» **Text excerpt**:
--- --- ---

In [9]:
import torch
import torch.nn as nn
from torchvision import datasets, transforms

In [None]:
mean_gray = 0.1307
stddev_gray = 0.3081

# Data normalization
# input[channel] = (input[channel] - mean[channel]) / std[channel]

trs = transforms.Compose([
    transforms.ToTensor(),
    transforms.Normalize((mean_gray,), (stddev_gray,))
])

train_dataset = datasets.MNIST( root = './data', train = True, transform = trs, download=True)
test_dataset = datasets.MNIST( root = './data', train = False, transform = trs)

In [None]:
# Check a random image
import matplotlib.pyplot as plt
import numpy
random_img = train_dataset[20][0].numpy()*stddev_gray + mean_gray #Denormalize
plt.imshow(random_img.reshape(28,28), cmap = 'gray')
print(train_dataset[20][1])

In [16]:
# Dataloader
import torch.utils
import torch.utils.data


batch_size = 100
train_load = torch.utils.data.DataLoader(dataset=train_dataset, batch_size=batch_size, shuffle=True)
test_load = torch.utils.data.DataLoader(dataset=test_dataset, batch_size=batch_size, shuffle=False)

In [27]:
# Create CNN
# CMNN1: 8 feature maps, 3x3 filters --> Max Pooling (feature maps size /2) --> CNN2: 32 feature maps --> Max Pooling --> FC1 600 output neurons --> FC2 Classifcation layer (10 classes)

class CNN(nn.Module):
    def __init__(self):
        super( CNN, self ).__init__()
        #**** CNN1
        #grayscale images have 1 channel, kernel -> filter size, padding --> same padding of input_size == output_size (filter_size-1)/2
        #output_size of each of the eight feature maps= [(input_size - filter_size +2*padding)/stride+1 ]= (28-3+2)/1+1 =28
        self.cnn1 = nn.Conv2d(in_channels=1, out_channels=8, kernel_size=3, stride=1, padding =1) 
        #batch normalization
        self.batchnorm1 = nn.BatchNorm2d(8)
        self.relu = nn.ReLU()
        #max pooling
        self.maxpool = nn.MaxPool2d(kernel_size=2)
        #output size = 28/2 =14
        #**** CNN2
        #same padding = (filetr_size-1) / 2 = (5-1)/2 =2
        self.cnn2 = nn.Conv2d(in_channels=8, out_channels=32, kernel_size=5, stride=1, padding =2) 
        #output size of each of 32 feature maps [(14-5+2*2)/1+1] = 14
        self.batchnorm2 = nn.BatchNorm2d(32)
        #Linear layers
        #Flatten 32 feature maps, each feature map is of size 7*7 : 7*7*32 = 1568
        self.fc1 = nn.Linear(1568, 600)
        self.dropout = nn.Dropout(p = 0.5) # 0.5->> drop the neurons by 50%
        self.fc2 = nn.Linear(600,10) #classification layer

    
    def forward(self,x):
        out = self.cnn1(x)

--- --- ---

» **Requests**:
A. Quote verbatim the stretch of the MNIST notebook from "# Data normalization" through "transforms.Normalize((mean_gray,), (stddev_gray,))".
B. In the MNIST notebook, list each keyword argument passed to nn.Conv2d when self.cnn1 is created, along with its value.
C. Carry on the MNIST CNN notebook code from its final line.

(Data items)

--- --- ---

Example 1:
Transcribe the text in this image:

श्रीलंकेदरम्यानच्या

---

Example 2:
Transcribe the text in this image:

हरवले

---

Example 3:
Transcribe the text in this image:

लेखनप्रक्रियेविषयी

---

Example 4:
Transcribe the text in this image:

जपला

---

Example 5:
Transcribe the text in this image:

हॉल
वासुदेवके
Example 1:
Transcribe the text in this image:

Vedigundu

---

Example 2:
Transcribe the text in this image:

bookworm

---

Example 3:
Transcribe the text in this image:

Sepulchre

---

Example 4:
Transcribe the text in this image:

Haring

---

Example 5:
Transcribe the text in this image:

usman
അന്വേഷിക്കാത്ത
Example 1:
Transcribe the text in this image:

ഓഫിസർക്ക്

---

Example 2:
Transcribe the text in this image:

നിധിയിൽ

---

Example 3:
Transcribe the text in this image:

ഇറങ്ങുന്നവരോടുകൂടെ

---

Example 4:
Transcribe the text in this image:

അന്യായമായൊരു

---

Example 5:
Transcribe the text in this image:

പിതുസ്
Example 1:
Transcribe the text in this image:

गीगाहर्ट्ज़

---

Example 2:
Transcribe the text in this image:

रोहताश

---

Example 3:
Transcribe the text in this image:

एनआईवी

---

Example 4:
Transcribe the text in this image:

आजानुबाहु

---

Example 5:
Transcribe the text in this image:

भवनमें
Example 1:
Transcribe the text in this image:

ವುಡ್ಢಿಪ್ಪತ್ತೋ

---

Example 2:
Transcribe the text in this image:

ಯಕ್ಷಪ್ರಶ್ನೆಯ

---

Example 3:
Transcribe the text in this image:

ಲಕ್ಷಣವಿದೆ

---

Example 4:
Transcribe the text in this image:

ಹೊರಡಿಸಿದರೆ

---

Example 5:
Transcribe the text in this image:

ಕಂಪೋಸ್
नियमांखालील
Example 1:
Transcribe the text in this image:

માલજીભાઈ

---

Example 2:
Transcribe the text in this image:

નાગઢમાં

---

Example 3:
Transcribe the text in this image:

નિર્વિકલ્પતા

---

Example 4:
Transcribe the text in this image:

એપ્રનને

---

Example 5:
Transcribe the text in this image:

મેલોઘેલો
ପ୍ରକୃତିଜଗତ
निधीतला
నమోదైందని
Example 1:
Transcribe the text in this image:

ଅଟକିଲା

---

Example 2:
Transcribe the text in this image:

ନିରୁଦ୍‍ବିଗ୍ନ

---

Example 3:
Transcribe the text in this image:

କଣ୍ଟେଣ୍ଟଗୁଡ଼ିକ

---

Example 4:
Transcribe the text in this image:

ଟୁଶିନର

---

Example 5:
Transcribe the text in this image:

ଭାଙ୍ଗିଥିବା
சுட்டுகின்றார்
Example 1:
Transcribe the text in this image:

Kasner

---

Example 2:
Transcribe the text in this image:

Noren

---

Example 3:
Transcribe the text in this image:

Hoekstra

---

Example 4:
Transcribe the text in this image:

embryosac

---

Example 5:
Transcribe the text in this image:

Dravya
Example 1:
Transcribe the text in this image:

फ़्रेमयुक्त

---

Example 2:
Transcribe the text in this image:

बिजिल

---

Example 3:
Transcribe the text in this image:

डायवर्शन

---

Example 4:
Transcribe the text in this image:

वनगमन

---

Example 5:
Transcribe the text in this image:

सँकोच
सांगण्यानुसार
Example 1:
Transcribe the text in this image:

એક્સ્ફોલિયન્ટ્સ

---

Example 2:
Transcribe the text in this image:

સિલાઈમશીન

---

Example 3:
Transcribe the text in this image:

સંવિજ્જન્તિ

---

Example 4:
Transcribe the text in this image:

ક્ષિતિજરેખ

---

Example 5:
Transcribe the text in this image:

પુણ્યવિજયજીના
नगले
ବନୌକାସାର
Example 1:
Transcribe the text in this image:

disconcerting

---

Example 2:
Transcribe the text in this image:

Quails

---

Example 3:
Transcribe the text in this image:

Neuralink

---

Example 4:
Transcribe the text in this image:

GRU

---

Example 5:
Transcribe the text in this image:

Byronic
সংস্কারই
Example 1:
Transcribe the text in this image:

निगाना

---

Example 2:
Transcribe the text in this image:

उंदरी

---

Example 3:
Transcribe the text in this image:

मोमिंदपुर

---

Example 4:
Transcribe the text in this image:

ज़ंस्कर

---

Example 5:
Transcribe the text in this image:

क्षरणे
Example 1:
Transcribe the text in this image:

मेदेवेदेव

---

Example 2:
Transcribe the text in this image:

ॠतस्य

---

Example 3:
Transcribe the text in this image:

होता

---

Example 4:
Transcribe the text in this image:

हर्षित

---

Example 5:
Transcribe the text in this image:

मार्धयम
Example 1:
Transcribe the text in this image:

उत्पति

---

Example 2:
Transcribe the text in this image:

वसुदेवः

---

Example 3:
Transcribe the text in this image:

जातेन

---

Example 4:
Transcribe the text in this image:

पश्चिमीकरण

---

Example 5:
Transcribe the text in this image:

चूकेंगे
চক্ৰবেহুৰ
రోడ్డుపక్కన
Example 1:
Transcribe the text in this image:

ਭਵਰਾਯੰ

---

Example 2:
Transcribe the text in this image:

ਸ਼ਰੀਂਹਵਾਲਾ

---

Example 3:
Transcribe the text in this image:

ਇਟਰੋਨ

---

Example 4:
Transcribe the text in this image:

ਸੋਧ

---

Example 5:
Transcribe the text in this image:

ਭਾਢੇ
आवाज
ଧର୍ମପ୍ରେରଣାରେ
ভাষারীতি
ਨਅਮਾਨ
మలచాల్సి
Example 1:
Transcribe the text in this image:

--- --- ---

» **Answers by task**:
A.
# Data normalization
# input[channel] = (input[channel] - mean[channel]) / std[channel]

trs = transforms.Compose([
    transforms.ToTensor(),
    transforms.Normalize((mean_gray,), (stddev_gray,))

B.
in_channels=1
out_channels=8
kernel_size=3
stride=1
padding=1

C.
        out = self.batchnorm1(out)
        out = self.relu(out)
        out = self.maxpool(out)
        out = self.cnn2(out)
        out = self.batchnorm2(out)
        out = self.relu(out)
        out = self.maxpool(out)

        #Flatten the 32 feature maps from MaxPooling to feed it to the FC1 layer
        #out = self.view(batch_size, 1568)
        out = out.view(-1, 1568)

        out = self.fc1(out)
        out = self.relu(out)
        out = self.dropout(out)
        out = self.fc2(out)

        return out




In [28]:
#Defining the model
model = CNN()
CUDA = torch.cuda.is_available() # check for GPU

if CUDA:
    model.cuda()

loss_func = nn.CrossEntropyLoss()
optimizer = torch.optim.Adam(model.parameters(), lr= 0.01)


In [32]:
#Train the CNN

num_epochs =10
train_loss =[]
train_accuracy = []
test_loss =[]
test_accuracy = []

for epoch in range(num_epochs):
    correct = 0
    iterations = 0
    iter_loss = 0
    model.train()

    for i,(inputs,labels) in enumerate(train_load):

        if CUDA:
            inputs = inputs.cuda()
            labels = labels.cuda()

        outputs = model(inputs) #forward propagation
        loss = loss_func(outputs,labels)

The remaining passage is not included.